◆ Written task: Go through the lines of the material and count the ones with the word "Meal". Give that count alone.

◆ Given records:
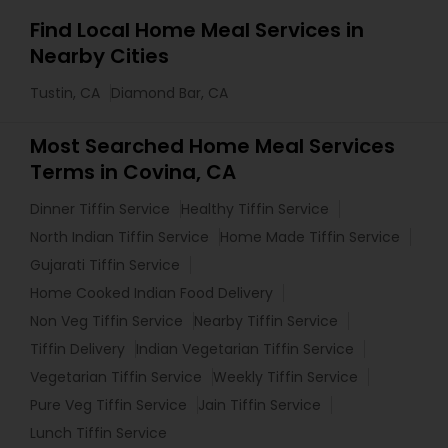
Find Local Home Meal Services in
Nearby Cities
Tustin, CA
Diamond Bar, CA
Most Searched Home Meal Services
Terms in Covina, CA
Dinner Tiffin Service
Healthy Tiffin Service
North Indian Tiffin Service
Home Made Tiffin Service
Gujarati Tiffin Service
Home Cooked Indian Food Delivery
Non Veg Tiffin Service
Nearby Tiffin Service
Tiffin Delivery
Indian Vegetarian Tiffin Service
Vegetarian Tiffin Service
Weekly Tiffin Service
Pure Veg Tiffin Service
Jain Tiffin Service
Lunch Tiffin Service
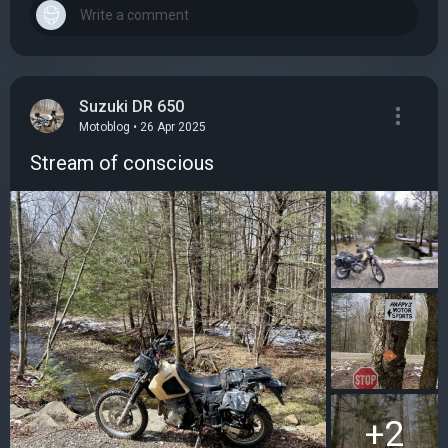
Suzuki DR 650
Motoblog • 26 Apr 2025
Stream of conscious
+2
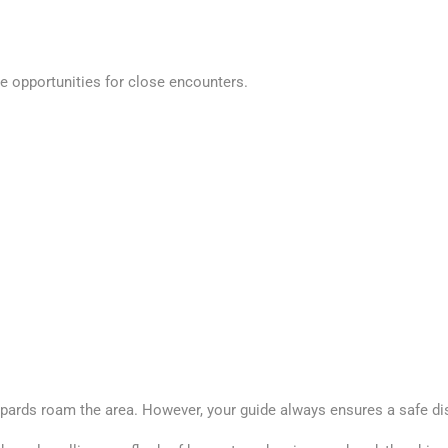
ue opportunities for close encounters.
opards roam the area. However, your guide always ensures a safe di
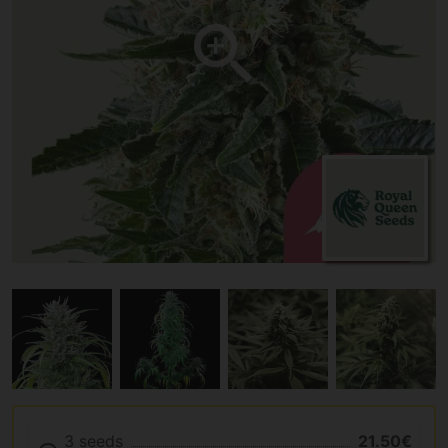
3 seeds
21.50€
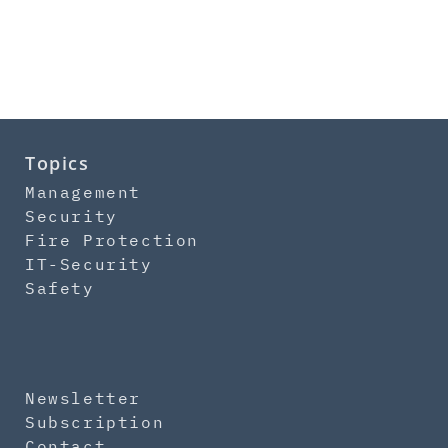
Topics
Management
Security
Fire Protection
IT-Security
Safety
Newsletter
Subscription
Contact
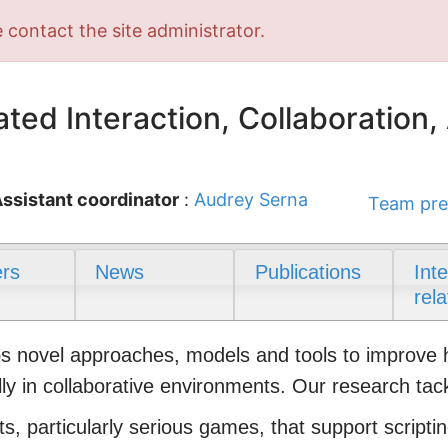
 contact the site administrator.
ted Interaction, Collaboration,
ssistant coordinator
:
Audrey Serna
Team pre
rs
News
Publications
Int
rela
novel approaches, models and tools to improve hum
ly in collaborative environments. Our research tac
s, particularly serious games, that support scriptin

◆ Answer section: 2